November 2015 Supergirl and Lilith @AlinaMeridon

My editor seems happier with Version 2 of I Like It Hard, although there are still a few kinks to iron out – although it wouldn’t be the same book if all the kink was ironed out…

Supergirl

I’m not a comic book fan, mainly because they’re nowhere near as popular in Britain as they are in the States. Growing up, I knew Superman and Supergirl from the films; Batman and Wonder Woman from TV; Spiderman and others from cartoons. My occasional contact with comic books was therefore confusing and dissatisfying.

I loved the Superman films – the first three, anyway. I wanted to love the Supergirl film; it had its good points, but was awful too.

But the Supergirl film was hamstrung by the essential question of Who is Supergirl? Not until the excellent Smallville did Kara escape her cousin’s shadow – and since Smallville was emphatically not about Superman, it couldn’t afford to give us more than a few glimpses of Supergirl.

When I decided to write about Supergirl last year for National Poetry Writing Month (April 2014), I wanted to pull her out of Superman’s shadow. I spent a month imagining her in different tragic and heroic roles; some funny, some sad, some sexy, some angry.

Ultimately she is a far more interesting person than Superman. Kal had an idyllic childhood, and as an adult he must conceal his true self from all but a few. Kara has lost everything, her planet gone, her family gone – all save Kal, who does not share that traumatic memory.

even when it fell
Krypton was beautiful
my mother wore red

moment of destruction
still behind my eyelids
photographic memory

One of the poems was A hero true, which had the villainous Mistress X hold a city to ransom, demanding that Supergirl submit to her erotic demands…

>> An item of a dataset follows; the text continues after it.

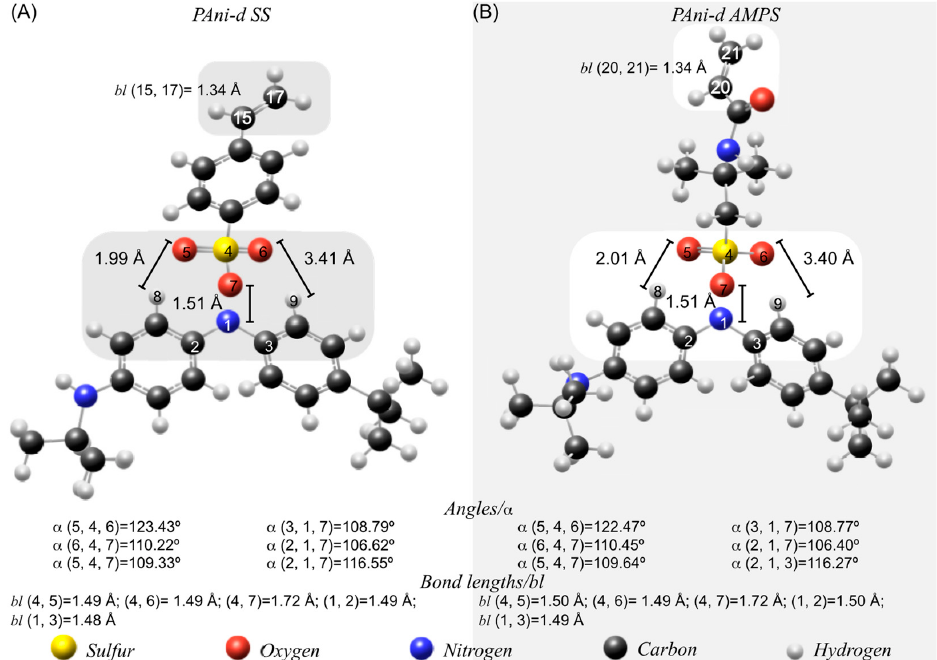
Figure 4. Geometric structure of ( A ) polyaniline dimer doped with styrene sulfonate (PAni-d SS) and ( B ) polyaniline dimer doped with 2-acrylamide-2-methyl-1-propanesulfonate (PAni-d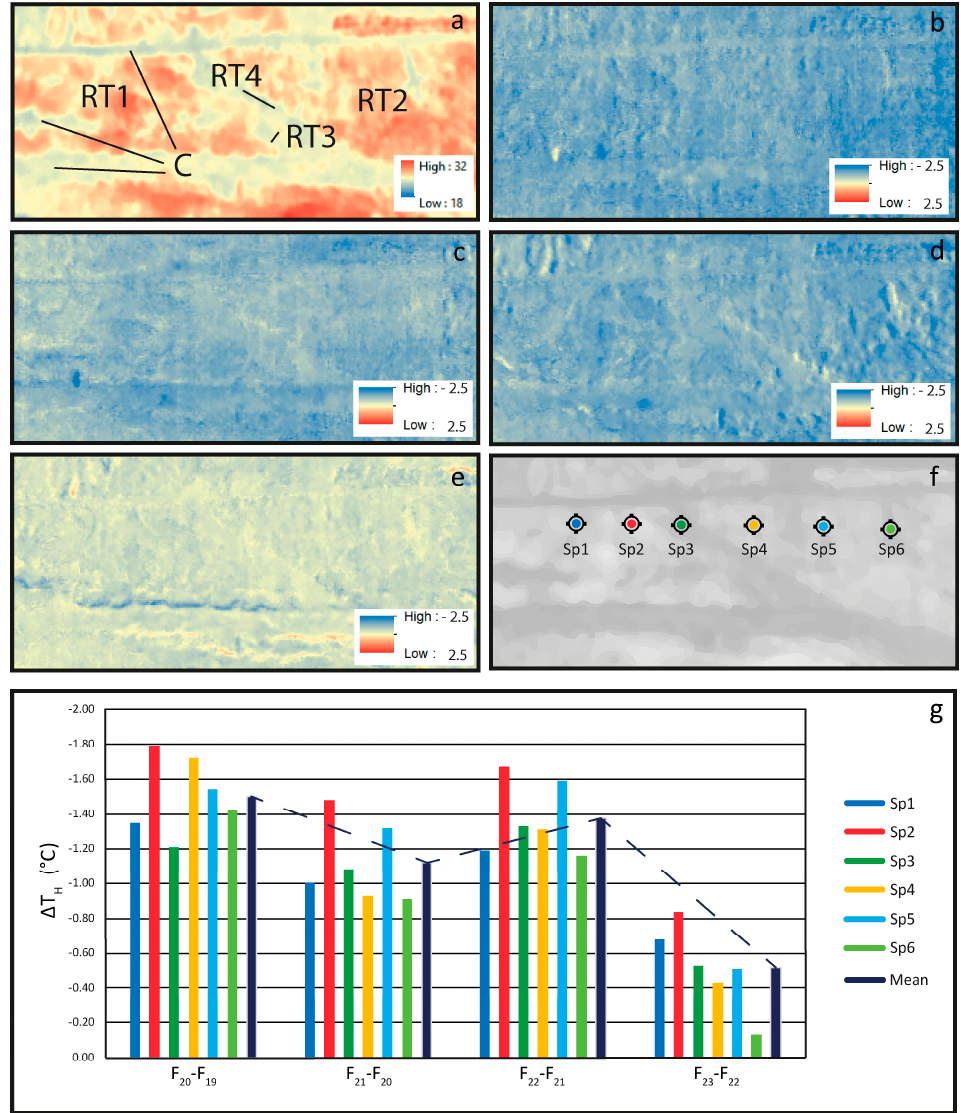
Figure 11. Summer measurement session 1-hour thermal differentials ∆ T H . ( a ) = image at 19:00 (F 19 ), ( b ) = F 20 -F 19 , ( c ) = F 21 -F 20 , ( d ) = F 22 -F 21 , ( e ) = F 23 -F 22 , ( f ) = position of measurement points, and ( g ) temperature differentials of the spot measurement points.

I like a good lesbian romance, and the story of Supergirl and Mistress X has grown into an epic saga – there are currently twenty poems in the saga. Maybe there will be more.

where else can I sleep
except in a villain’s arms?
she’s lined with silver

she is the storm and I her eye

Lilith

Lilith or the Queen of the Night, Mesopotamia, between 1800 and 1750 BC

I grow havoc-wings and mordant feet

That’s a line from The Passion of Lilith by Pamela White Hadas, an extraordinary poem that I love for its subject as well as the vivid poetry. I chose that line because it echoes the 3800-year-old relief shown here. Hadas’s Lilith is ‘the first liberated woman… Adam would like Lilith to lie beneath him in the sexual act, and to be subservient in every way; Lilith naturally has other ideas.’

which of us, Adam or Lilith, keeps a promised land?
He let me leave, found Eve, and even Genesis
left me out,
but he couldn’t forget

Gorgeous and passionate… Here’s a little something by me:

lilith wears the night
passion like fire-splintered ice
too bright for eden

Covers of new fantasy trilogy Down Deep Inside by Jacquotte Fox KlineLilith and succubi have been on my mind this month because I have started reading Down Where The Blue Violet Beauties Bloom, the first book in Jacquotte Fox Kline’s new fantasy trilogy Down Deep Inside about an angel who falls from Heaven into a city of succubi ruled over by the goddess Aphrodite. I couldn’t resist asking the author some questions, and her answers turned into a guest post.